An amazing performance by this legendary 84 year old American born pianist who perfected his art in Italy with Renata Borgatti and Carlo Zecchi. Transferred permanently to Italy for almost sixty years he has created The International Piano Academy, Lake Como, of which the President is his close friend Martha Argerich. Born in the same year, it must have been quite a vintage year, as both Martha and Bill are astonishing and ravishing audiences world wide as never before! A teacher of many of the finest young musicians before the public today he has just returned from China and Korea where he is much sought after for his musical pedigree and insights. He spends most summers in Siena , where he receives privately a few carefully selected talented students in his studio. It was the enlightened Artistic Director of the Chigiana Academy in Siena, Nicola Sani, who had thought to convince William Naboré to play in the prestigious Palace of Count Chigi where many of the greatest musicians have flocked for the Summer months since the 1930’s, to share ideas amongst master musicians. Having just played this recital in Korea ,amazingly without the score , which is his latest CD to be released shortly. I have known ‘Bill’ for the past fifty years and shared many of the artists who played in my Euromusica season in Rome with his Academy in Como. Artists that included Rosalyn Tureck, Moura Lympany, Fou Ts’ong ,Peter Frankl and Steven Kovacevich. He had set up ten years after I had opened a theatre with my wife in Rome where I invited many of the greatest musicians to play in Rome ,some for the first time , having by a strange twist of fate strangely been ignored in Italy. By coincidence my wife, Ileana Ghione, I had met in Siena, when I was helping my teacher’s wife Lydia Stix Agosti with her course ‘Da Schoenberg ad oggi’.

*Task set*
1 – Decide whether each statement agrees with the passage about William Naboré, answering yes or no and quoting the passage's deciding words. (a) Naboré and Martha Argerich were born in the same year. (b) Naboré played the recital in Korea from the score. (c) Nicola Sani is the Artistic Director of the Chigiana Academy in Siena.
2 – Carry on the passage about William Naboré after its final sentence, keeping its first-person voice.

[Stored items]

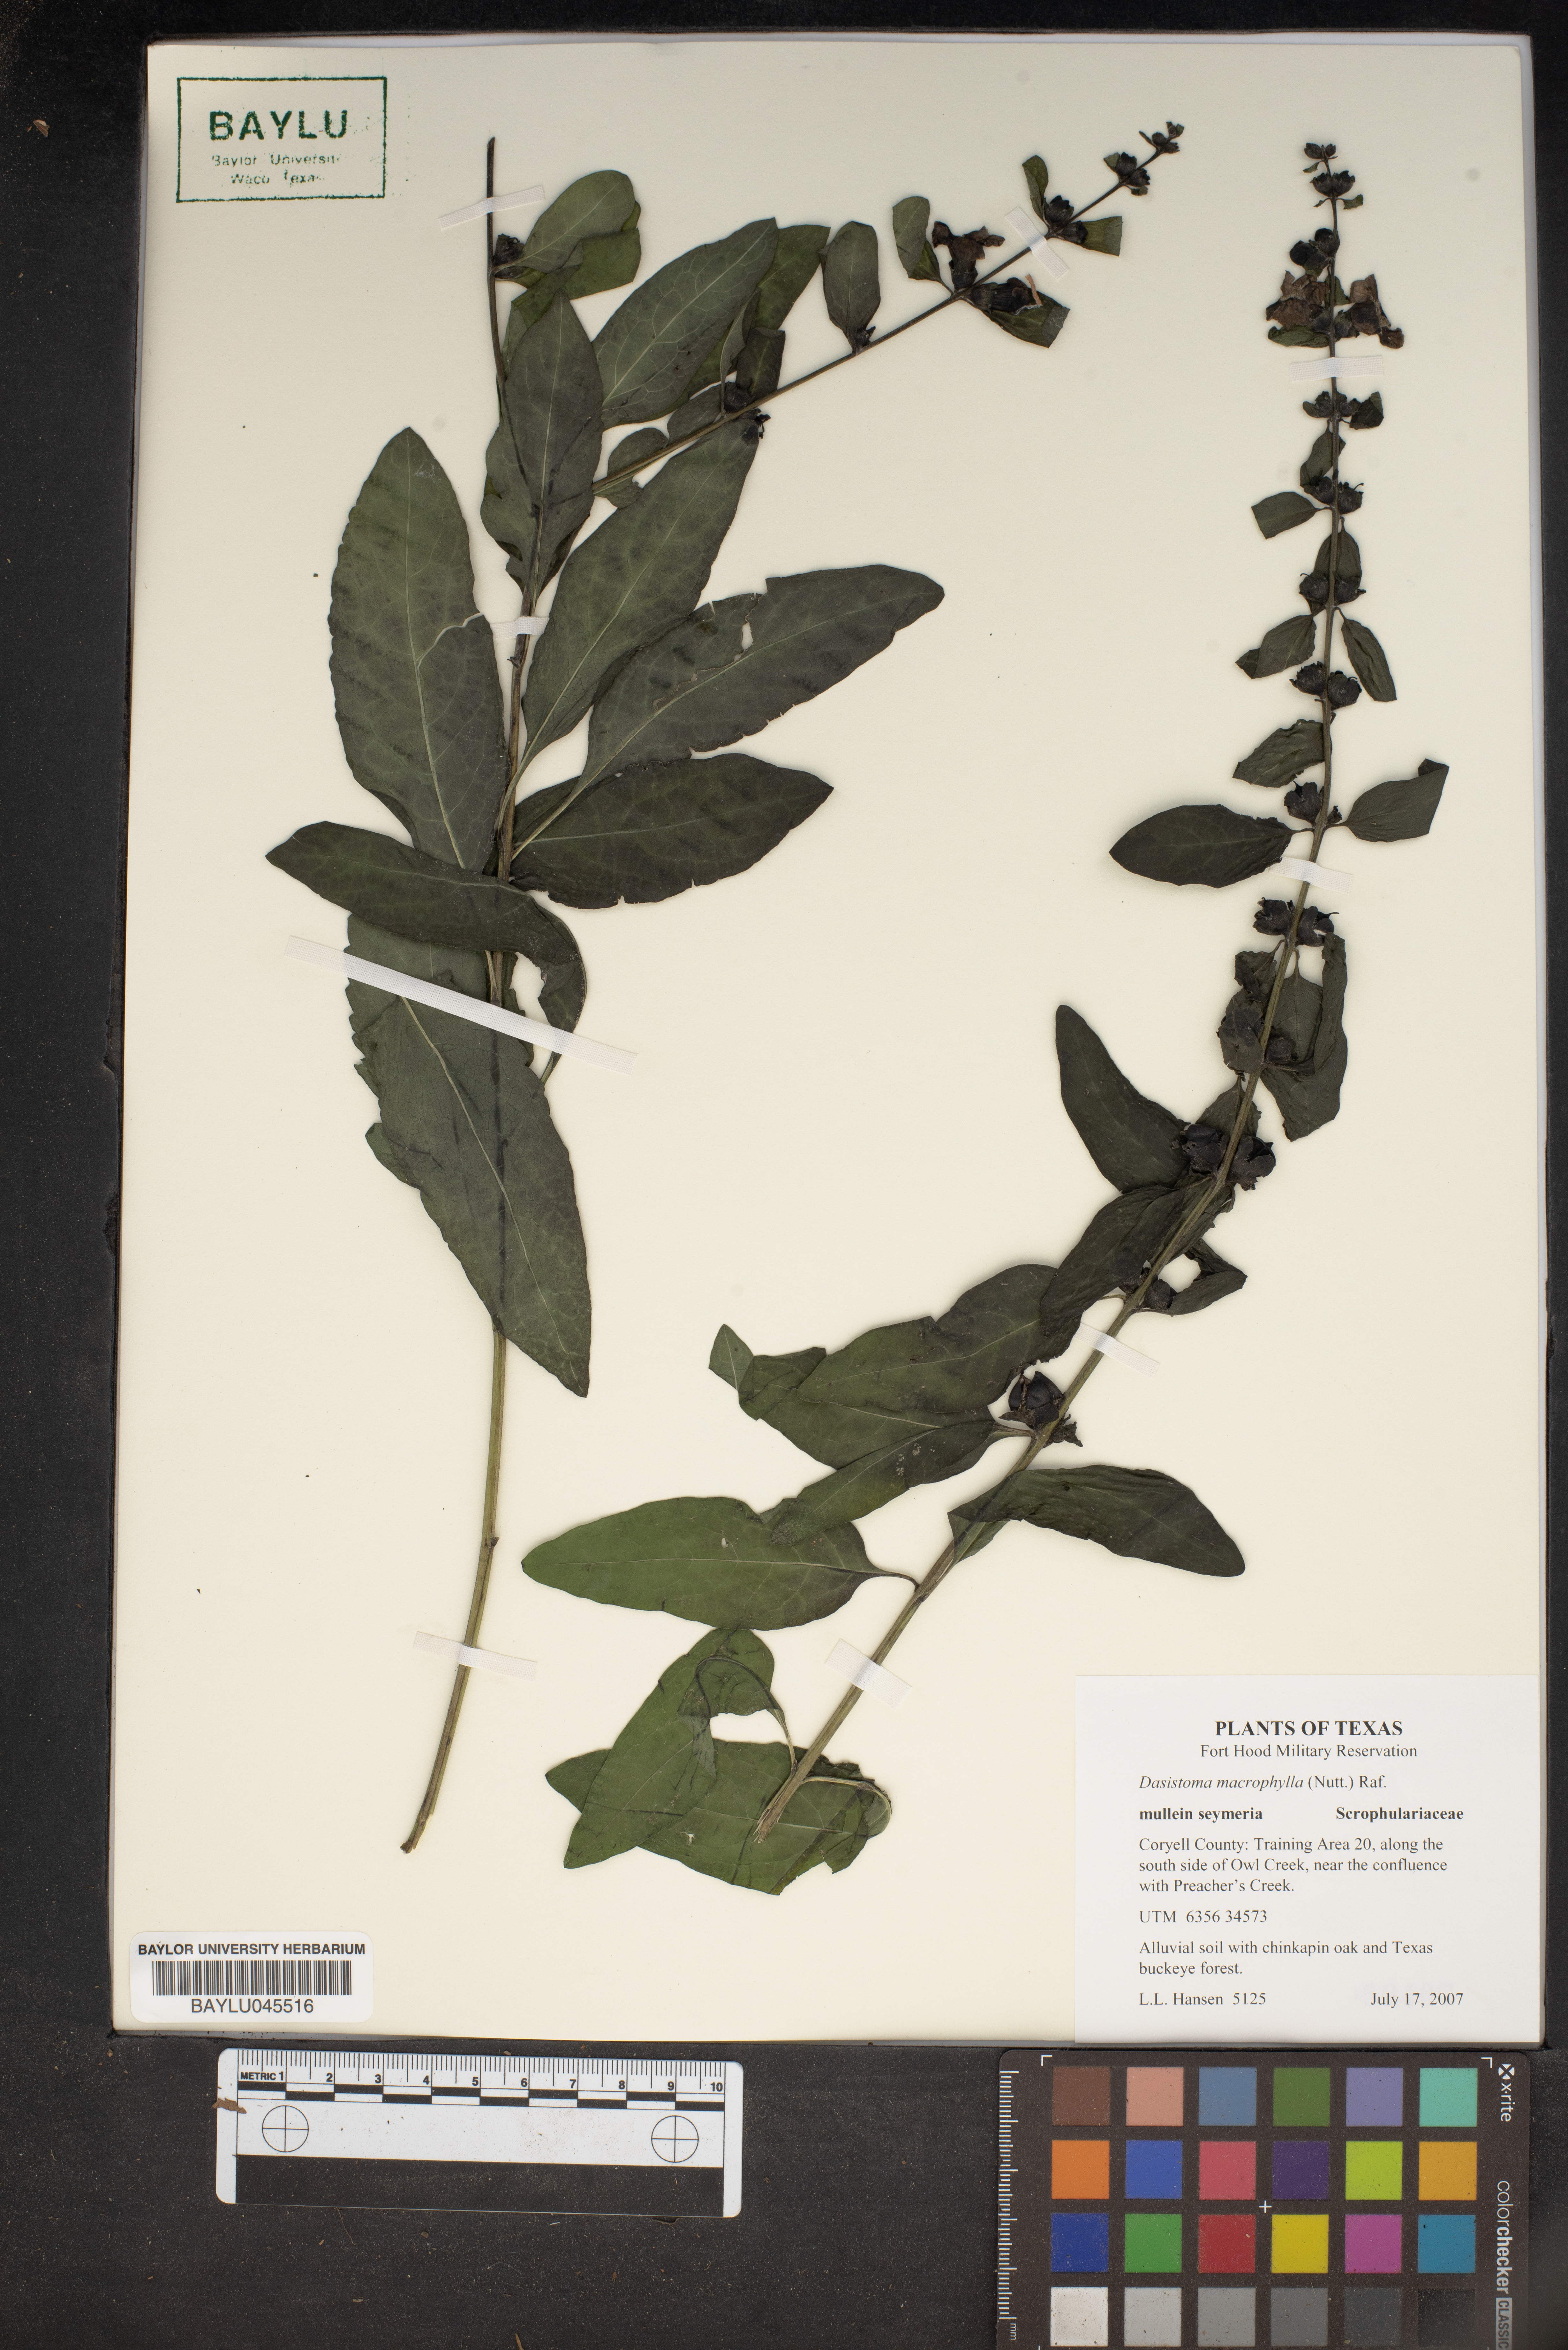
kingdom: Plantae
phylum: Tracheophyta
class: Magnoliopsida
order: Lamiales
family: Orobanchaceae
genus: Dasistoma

*Exercise responses*
1 –
(a) Yes: "Born in the same year"
(b) No: "amazingly without the score"
(c) Yes: "the enlightened Artistic Director of the Chigiana Academy in Siena, Nicola Sani"

2 –
Bill had asked me to listen to the rough proof of this recording which I was very honoured to do. He had recorded it mostly in one take and it was perfect and crystal clear with impeccable musicianship and technical mastery. There was really nothing to edit and I believe this is the recording that will appear in the Autumn.It was obviously the same performance that he gave publicly in the ‘legends’ series in the Chigiana International Music Festival which in his own modest words was an unexpected success :
‘The concert was an amazing success. It was sold out and many came back stage afterwards and said it was a life changing experience!! I have been stopped in the streets by students who were at the concert saying they had never heard similar, especially the SOUND!’


Ciao Bill,
Yesterday was truly a wonderful evening, and you gave a memorable concert!
Thanks again for your amazing and passionate performance.
Un abbraccio ,
Nicola Sani, Artistic Director of the Chigiana Academy.


1. Johann Sebastian Bach/Johannes Brahms:
Five Studies Anh. 1a/1. V Chaconne for the left hand (after the violin partita n. 2. in d minor BWV 1004)
2. Johann Sebastian Bach/Rafael Joseffy:
Gavotte en Rondeau transcribed from the Lute Suite in E major BWV 1006a
Carl Reinecke:
Sonata for the pianoforte for the left hand in C minor. Op. 179
3. Allegro moderato
4. Andante lento “Nemenj rozsam a tarlora”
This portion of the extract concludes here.